§ The Parliamentary Under-Secretary of State, Home Office (Lord Belstead)
My Lords, with the leave of the House, I will now repeat a Statement being made in another place by my right honourable friend the Home Secretary. The Statement is as follows:
"With permission, Mr. Speaker, I should like to make a Statement.
"The House is aware that at about 4 p.m. yesterday afternoon a bomb exploded in a Wimpy Bar in Oxford Street, killing Mr. Kenneth Howorth, a Metropolitan Police Explosives Officer. Mr. Howorth had entered the building following an anonymous phone call received by Reuters news agency at 2.50 p.m., warning that three bombs had been placed in shops in Oxford Street, the other two places being the department stores Debenhams an Bourne's. Subseqently an explosive device was found in Debenhams and made safe. Despite an intensive search a third device has not been found. Subsequently the Provisional IRA have said they were responsible.

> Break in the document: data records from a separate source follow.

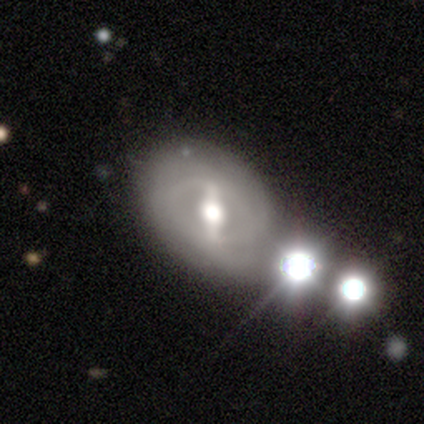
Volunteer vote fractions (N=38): Smooth or featured? featured or disk (82%)
Edge-on disk? no (100%)
Bar? strong (71%)
Spiral arms? yes (55%)
Spiral winding? tight (35%, tied with loose)
Spiral arm count? 2 (53%)
Bulge size? moderate (77%)
Merging? none (73%)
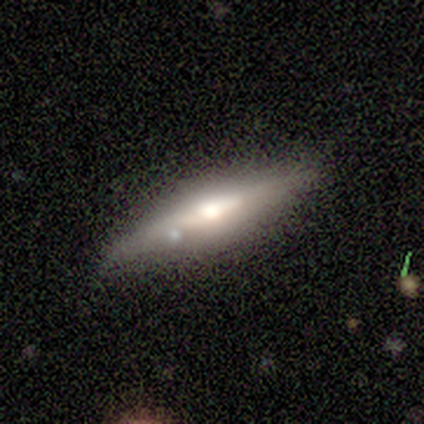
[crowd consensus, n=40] This is likely a featured or disk galaxy (62%). It is clearly viewed edge-on (100%). Edge-on bulge: clearly rounded (84%). Merging: clearly none (86%).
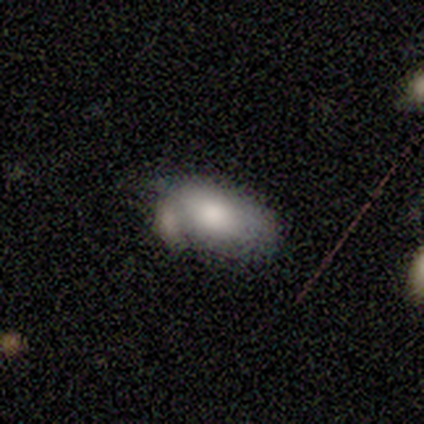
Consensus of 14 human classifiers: This is likely a smooth galaxy (79%). How rounded: clearly in between (100%). Merging: marginally none (31%, tied with minor disturbance).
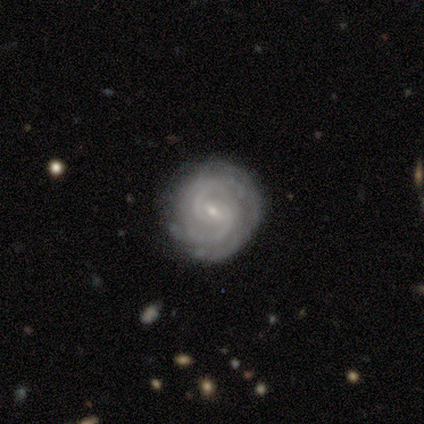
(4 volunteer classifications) smooth_or_featured: smooth (p=0.50) [tied with: featured or disk p=0.50]
how_rounded: round (p=1.00)
merging: none (p=0.75) [alt: minor disturbance p=0.25]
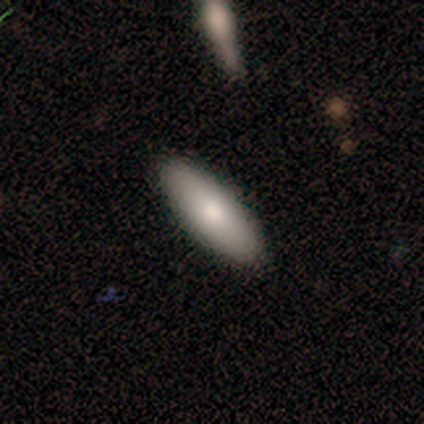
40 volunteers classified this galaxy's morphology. Smooth or featured?
  - smooth: 75% *
  - featured or disk: 18%
  - star or artifact: 8%
How rounded?
  - in between: 80% *
  - cigar-shaped: 20%
  - round: 0%
Merging?
  - none: 92% *
  - minor disturbance: 8%
  - major disturbance: 0%
  - merger: 0%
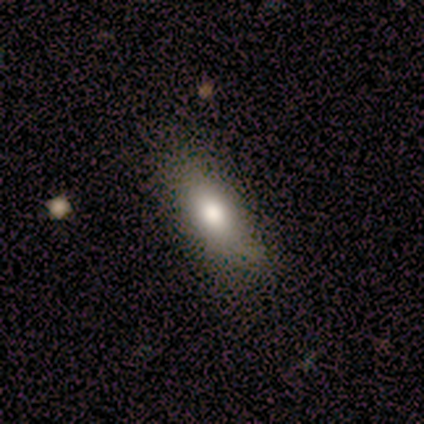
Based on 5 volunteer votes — Smooth or featured: smooth — 60% (featured or disk — 20%)
How rounded: in between — 100%
Merging: none — 75% (minor disturbance — 25%)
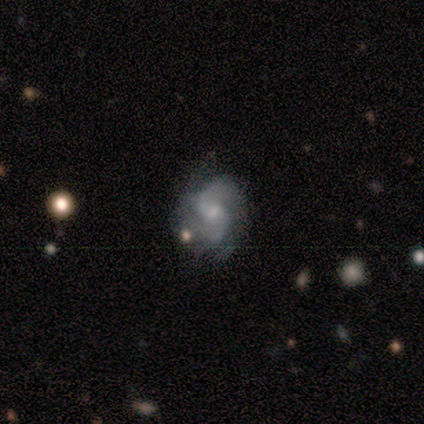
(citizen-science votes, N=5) Volunteers were most divided on "spiral winding" (3-way tie): tight: 33%, medium: 33%, loose: 33%; "merging" (2-way tie): none: 50%, minor disturbance: 50%, major disturbance: 0%, merger: 0%. More confident: edge-on disk — no (100%); spiral arms — yes (100%); bar — weak (67%); spiral arm count — 2 (67%); bulge size — moderate (67%); smooth or featured — featured or disk (60%).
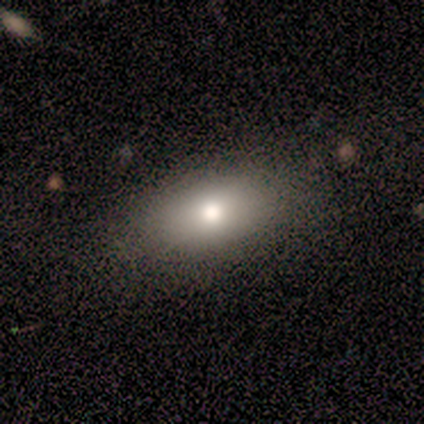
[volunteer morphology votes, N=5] A smooth galaxy with no disk features (80%) that is in between round and cigar-shaped (75%). Merging: none (75%).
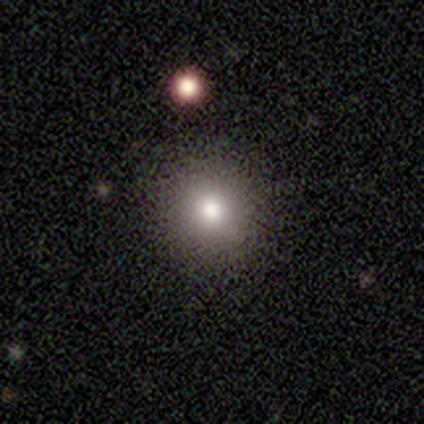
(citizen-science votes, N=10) Overall: smooth (70%; star or artifact 30%). How rounded: round (100%). Merging: none (100%).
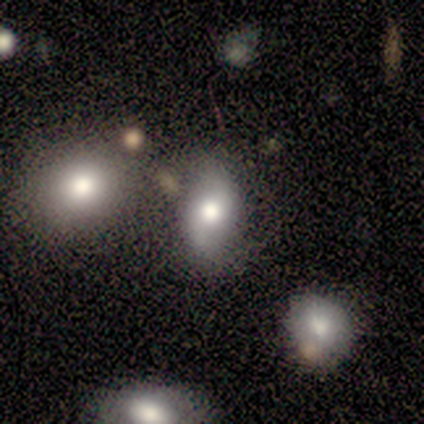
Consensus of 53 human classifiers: Morphology: type=smooth (45%, tied with featured or disk); roundness=in between (79%); merging=none (46%).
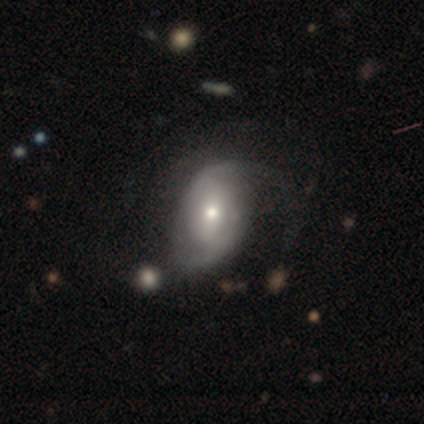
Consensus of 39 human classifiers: Volunteers were most divided on "bar" (2-way tie): weak: 34%, no: 34%, strong: 31%; "bulge size" (2-way tie): moderate: 45%, small: 45%, large: 7%, dominant: 3%, none: 0%. Remaining: edge-on disk — no (100%); spiral arms — yes (86%); spiral arm count — 2 (80%); smooth or featured — featured or disk (74%); merging — none (51%); spiral winding — medium (44%).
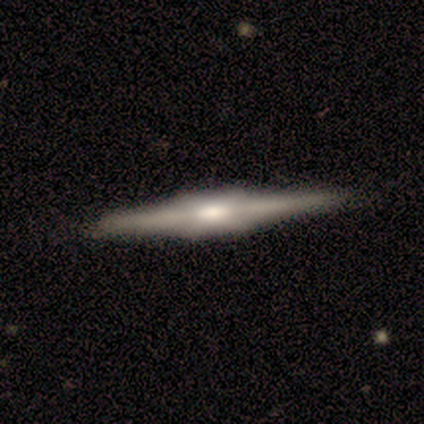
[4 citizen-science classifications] Morphology: type=featured or disk (100%); edge-on=yes (100%); edge-on bulge=boxy (100%); merging=none (75%).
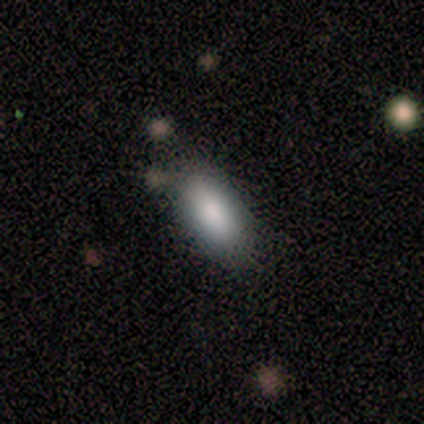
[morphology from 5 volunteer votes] smooth_or_featured: smooth (p=1.00)
how_rounded: in between (p=0.80) [alt: cigar-shaped p=0.20]
merging: none (p=0.80) [alt: minor disturbance p=0.20]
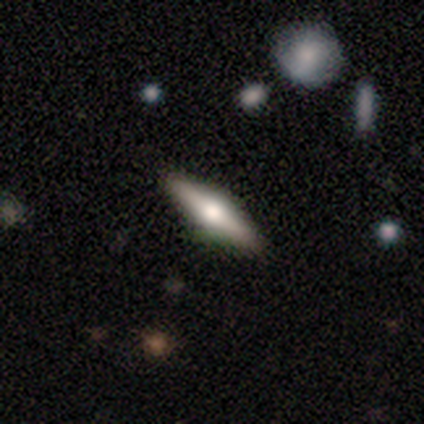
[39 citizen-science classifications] Q: Smooth or featured?
A: featured or disk (62%); runner-up: smooth (36%)
Q: Edge-on disk?
A: yes (100%)
Q: Edge-on bulge?
A: rounded (92%); runner-up: none (8%)
Q: Merging?
A: none (61%); runner-up: minor disturbance (8%)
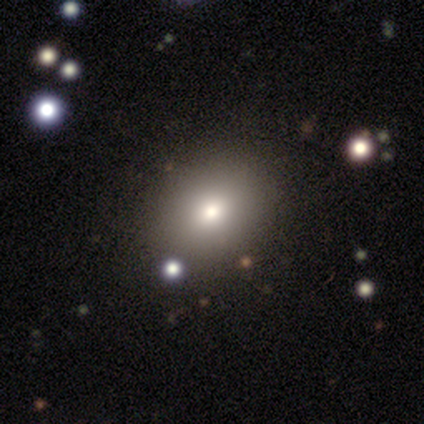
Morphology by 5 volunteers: Smooth or featured?
  - smooth: 80% *
  - star or artifact: 20%
  - featured or disk: 0%
How rounded?
  - in between: 75% *
  - round: 25%
  - cigar-shaped: 0%
Merging?
  - none: 75% *
  - minor disturbance: 25%
  - major disturbance: 0%
  - merger: 0%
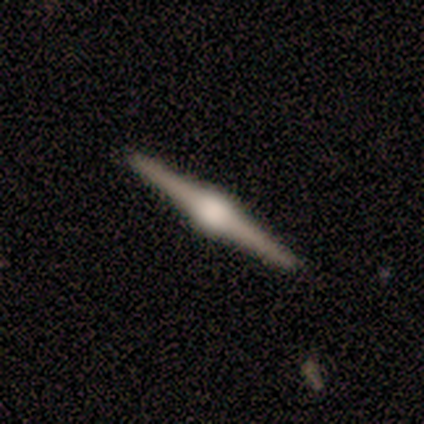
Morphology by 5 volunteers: Volunteers were most divided on "edge-on bulge": rounded: 80%, boxy: 20%, none: 0%. More confident: smooth or featured — featured or disk (100%); edge-on disk — yes (100%); merging — none (100%).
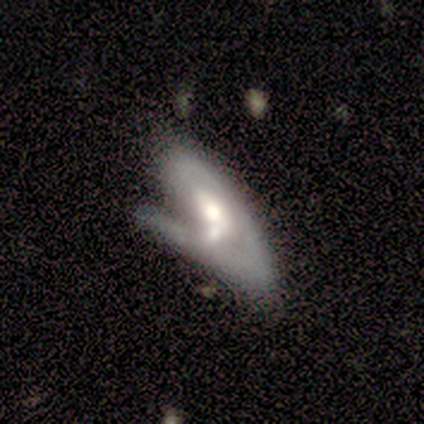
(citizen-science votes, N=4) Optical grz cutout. It shows a featured or disk galaxy (75%) with no bar (67%), 1 (50%, tied with 2) tight (100%) spiral arms (67%) and a moderate central bulge (100%). Merging: merger (75%).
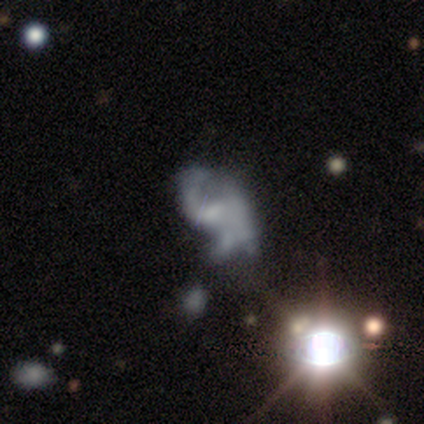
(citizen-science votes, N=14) A featured or disk galaxy (64%) with no bar (56%), loose (80%) spiral arms (56%) and no central bulge (56%). Merging: none (36%).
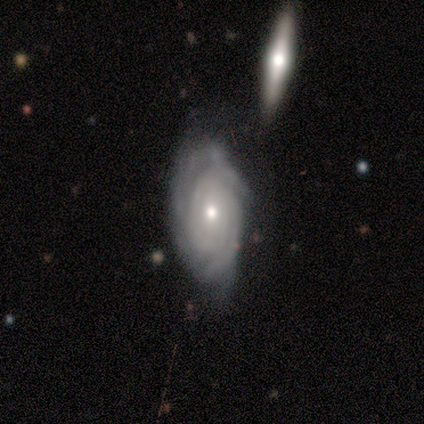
Smooth or featured? 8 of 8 (100%) said featured or disk. Edge-on disk? 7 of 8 (88%) said no. Bar? 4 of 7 (57%) said no. Spiral arms? 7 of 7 (100%) said yes. Spiral winding? 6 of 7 (86%) said tight. Spiral arm count? 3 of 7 (43%) said 3. Bulge size? 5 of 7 (71%) said small. Merging? 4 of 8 (50%, tied with minor disturbance) said none.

"The House will wish to express its revulsion at this vicious act. It will also, I am sure, wish to join in paying tribute to the courage and dedication to duty of Mr. Howorth. Our deepest sympathy goes to his widow and family. We all owe a tremendous debt of gratitude to those who, like Mr. Howorth, risk their lives to protect us.
"This is the third bombing incident this month in London for which the IRA have said they are responsible. In the first, at Chelsea barracks, two people were killed. The second was the attack on Lieutenant-General Sir Steuart Pringle. The House will wish me to place on record our deepest sympathy to the relatives of the victims of the first attack and our tribute to the courage of Sir Steuart.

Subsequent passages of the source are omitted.